Prompt>
In the answer, each entry below appears exactly as given, and no picture appears at all.

Given data>

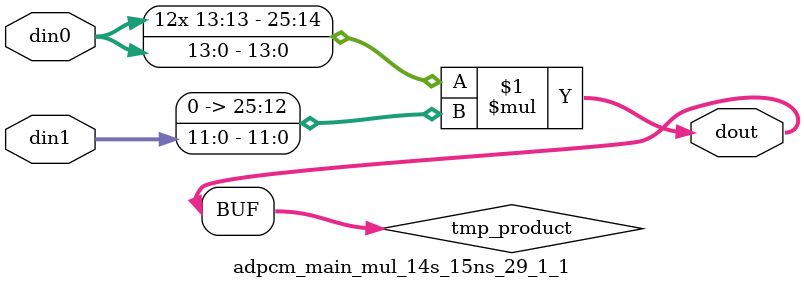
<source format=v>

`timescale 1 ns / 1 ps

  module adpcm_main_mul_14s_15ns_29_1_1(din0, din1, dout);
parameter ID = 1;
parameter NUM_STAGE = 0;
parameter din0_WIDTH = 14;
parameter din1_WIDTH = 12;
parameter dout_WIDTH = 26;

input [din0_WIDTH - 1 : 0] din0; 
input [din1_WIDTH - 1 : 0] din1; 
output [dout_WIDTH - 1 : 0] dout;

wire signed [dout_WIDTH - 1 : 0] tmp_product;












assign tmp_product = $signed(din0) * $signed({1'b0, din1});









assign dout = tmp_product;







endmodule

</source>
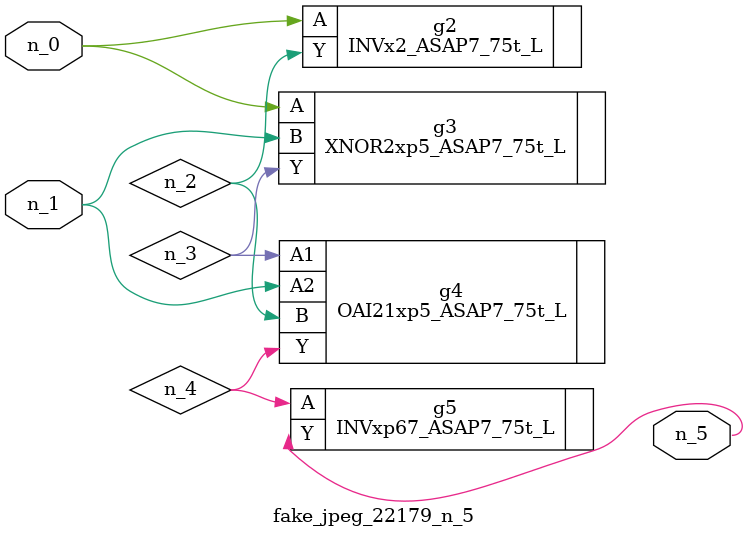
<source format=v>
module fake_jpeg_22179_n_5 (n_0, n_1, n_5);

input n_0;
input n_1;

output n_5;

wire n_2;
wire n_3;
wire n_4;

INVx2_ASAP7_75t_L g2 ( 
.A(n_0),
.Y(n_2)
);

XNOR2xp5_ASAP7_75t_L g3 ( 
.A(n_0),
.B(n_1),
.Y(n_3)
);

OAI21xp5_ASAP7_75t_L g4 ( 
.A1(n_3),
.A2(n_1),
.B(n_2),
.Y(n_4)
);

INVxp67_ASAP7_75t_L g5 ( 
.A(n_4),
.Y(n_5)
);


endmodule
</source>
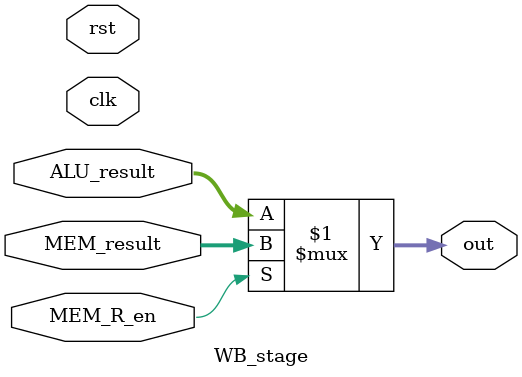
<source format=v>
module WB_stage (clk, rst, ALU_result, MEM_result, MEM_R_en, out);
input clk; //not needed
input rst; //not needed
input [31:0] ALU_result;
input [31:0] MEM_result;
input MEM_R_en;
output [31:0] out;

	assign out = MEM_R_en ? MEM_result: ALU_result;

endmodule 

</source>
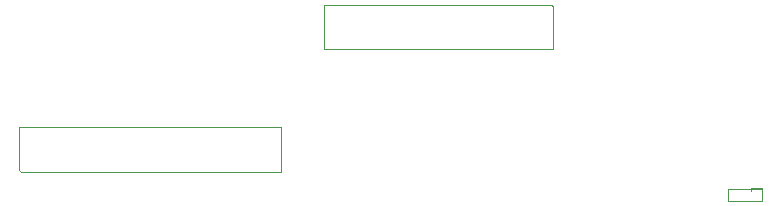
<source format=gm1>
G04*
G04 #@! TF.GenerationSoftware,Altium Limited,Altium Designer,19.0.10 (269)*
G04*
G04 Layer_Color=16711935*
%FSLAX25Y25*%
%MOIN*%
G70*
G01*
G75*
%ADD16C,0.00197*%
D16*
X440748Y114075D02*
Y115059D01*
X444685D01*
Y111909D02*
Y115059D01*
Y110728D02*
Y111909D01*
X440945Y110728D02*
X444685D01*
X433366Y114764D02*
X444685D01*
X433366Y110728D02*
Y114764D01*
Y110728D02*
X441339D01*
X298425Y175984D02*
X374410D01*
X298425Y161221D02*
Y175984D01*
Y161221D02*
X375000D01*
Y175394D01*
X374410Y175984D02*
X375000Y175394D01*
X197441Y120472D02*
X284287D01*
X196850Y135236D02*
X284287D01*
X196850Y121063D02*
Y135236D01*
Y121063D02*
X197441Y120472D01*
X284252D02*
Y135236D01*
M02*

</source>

Result of the exercise>
<source format=v>

`timescale 1 ns / 1 ps

  module adpcm_main_mul_14s_15ns_29_1_1(din0, din1, dout);
parameter ID = 1;
parameter NUM_STAGE = 0;
parameter din0_WIDTH = 14;
parameter din1_WIDTH = 12;
parameter dout_WIDTH = 26;

input [din0_WIDTH - 1 : 0] din0; 
input [din1_WIDTH - 1 : 0] din1; 
output [dout_WIDTH - 1 : 0] dout;

wire signed [dout_WIDTH - 1 : 0] tmp_product;












assign tmp_product = $signed(din0) * $signed({1'b0, din1});









assign dout = tmp_product;







endmodule

</source>
<source format=v>
module fake_jpeg_22179_n_5 (n_0, n_1, n_5);

input n_0;
input n_1;

output n_5;

wire n_2;
wire n_3;
wire n_4;

INVx2_ASAP7_75t_L g2 ( 
.A(n_0),
.Y(n_2)
);

XNOR2xp5_ASAP7_75t_L g3 ( 
.A(n_0),
.B(n_1),
.Y(n_3)
);

OAI21xp5_ASAP7_75t_L g4 ( 
.A1(n_3),
.A2(n_1),
.B(n_2),
.Y(n_4)
);

INVxp67_ASAP7_75t_L g5 ( 
.A(n_4),
.Y(n_5)
);


endmodule
</source>
<source format=v>
module WB_stage (clk, rst, ALU_result, MEM_result, MEM_R_en, out);
input clk; //not needed
input rst; //not needed
input [31:0] ALU_result;
input [31:0] MEM_result;
input MEM_R_en;
output [31:0] out;

	assign out = MEM_R_en ? MEM_result: ALU_result;

endmodule 

</source>
<source format=gm1>
G04*
G04 #@! TF.GenerationSoftware,Altium Limited,Altium Designer,19.0.10 (269)*
G04*
G04 Layer_Color=16711935*
%FSLAX25Y25*%
%MOIN*%
G70*
G01*
G75*
%ADD16C,0.00197*%
D16*
X440748Y114075D02*
Y115059D01*
X444685D01*
Y111909D02*
Y115059D01*
Y110728D02*
Y111909D01*
X440945Y110728D02*
X444685D01*
X433366Y114764D02*
X444685D01*
X433366Y110728D02*
Y114764D01*
Y110728D02*
X441339D01*
X298425Y175984D02*
X374410D01*
X298425Y161221D02*
Y175984D01*
Y161221D02*
X375000D01*
Y175394D01*
X374410Y175984D02*
X375000Y175394D01*
X197441Y120472D02*
X284287D01*
X196850Y135236D02*
X284287D01*
X196850Y121063D02*
Y135236D01*
Y121063D02*
X197441Y120472D01*
X284252D02*
Y135236D01*
M02*

</source>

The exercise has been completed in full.